I am glad as I write this little article that the atmosphere in which I spent my boyhood has changed significantly. I am not so ignorant as to think it is fixed, and given the sinful human element, it never will be completely cured until and unless sin is cured. And that only occurs in one person at a time when the blood of Jesus purifies and provides a common bloodline of all people who have made Him Lord and Savior. But praise God that much progress has been made in our country overall. Further, I rejoice to be a part of a movement that is about as diverse as any group in the particular geographical area where each congregation is found. Even in Arizona, which is primarily white and Hispanic, our contingent of blacks in the Phoenix church is far larger than in the local population as a whole. In God’s kingdom, it is not the color of one’s skin or racial makeup that matters – it is our hearts and our love for Jesus, one another and the lost.

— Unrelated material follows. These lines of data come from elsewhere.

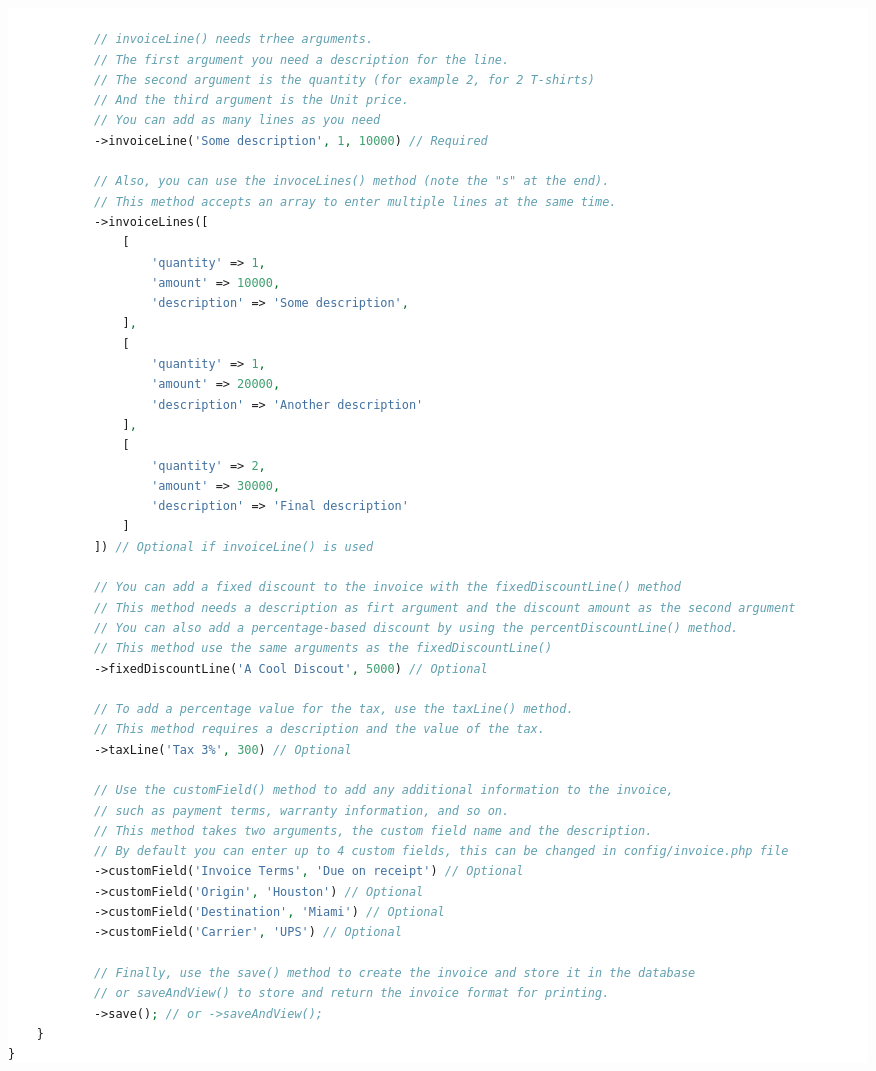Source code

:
 ``` php

    		// invoiceLine() needs trhee arguments.
    		// The first argument you need a description for the line.
    		// The second argument is the quantity (for example 2, for 2 T-shirts)
    		// And the third argument is the Unit price.
    		// You can add as many lines as you need
			->invoiceLine('Some description', 1, 10000) // Required

			// Also, you can use the invoceLines() method (note the "s" at the end). 
			// This method accepts an array to enter multiple lines at the same time.
			->invoiceLines([
				[
					'quantity' => 1, 
					'amount' => 10000,
					'description' => 'Some description',
				],
				[
					'quantity' => 1, 
					'amount' => 20000,
					'description' => 'Another description'
				],
				[
					'quantity' => 2, 
					'amount' => 30000,
					'description' => 'Final description'
				]
			]) // Optional if invoiceLine() is used

			// You can add a fixed discount to the invoice with the fixedDiscountLine() method
			// This method needs a description as firt argument and the discount amount as the second argument
			// You can also add a percentage-based discount by using the percentDiscountLine() method.
			// This method use the same arguments as the fixedDiscountLine()
			->fixedDiscountLine('A Cool Discout', 5000) // Optional

			// To add a percentage value for the tax, use the taxLine() method. 
			// This method requires a description and the value of the tax.
			->taxLine('Tax 3%', 300) // Optional

			// Use the customField() method to add any additional information to the invoice, 
			// such as payment terms, warranty information, and so on. 
			// This method takes two arguments, the custom field name and the description. 
			// By default you can enter up to 4 custom fields, this can be changed in config/invoice.php file
			->customField('Invoice Terms', 'Due on receipt') // Optional
			->customField('Origin', 'Houston') // Optional
			->customField('Destination', 'Miami') // Optional
			->customField('Carrier', 'UPS') // Optional

			// Finally, use the save() method to create the invoice and store it in the database 
			// or saveAndView() to store and return the invoice format for printing.
			->save(); // or ->saveAndView();
    }
}
```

I once wrote that our goal spiritually in the racial realm is not to be color blind, but rather color aware and color appreciative. Every race and every culture adds something special to the mix. When God made fish and flowers, the amount of variations found are a marvel to behold. When he designed humans, it would have been flat-out weird had he only planned for one color to exist. As it is, he designed us to enjoy similar variations as those found in the rest of his creation with the treasures they contain. I appreciate all races and cultures, and I appreciate that my own composition racially and culturally is basically Heinz 57, and that mixture includes 12% African. So now who’s laughing at old G-Dog and his comments about being a brother brother? I don’t always get the last laugh on my doubters, but I do this time, and I must say that I’m enjoying it immensely!
It will be interesting to see what my friends and family think about my uncovering of some family secrets and having much more than “one drop” of black blood coursing my veins (and heart). And maybe when I am having dinner again with some of you, you will see me in a different way. That is not a concern to me, since I am much like the old cartoon character Popeye, who often said, “I yam what I yam!” And I yam 12% African! What I am concerned about now is that I know for sure when I said hundreds of times that I had too much soul to be a white man, my statement has now been validated scientifically. How ‘bout them apples?!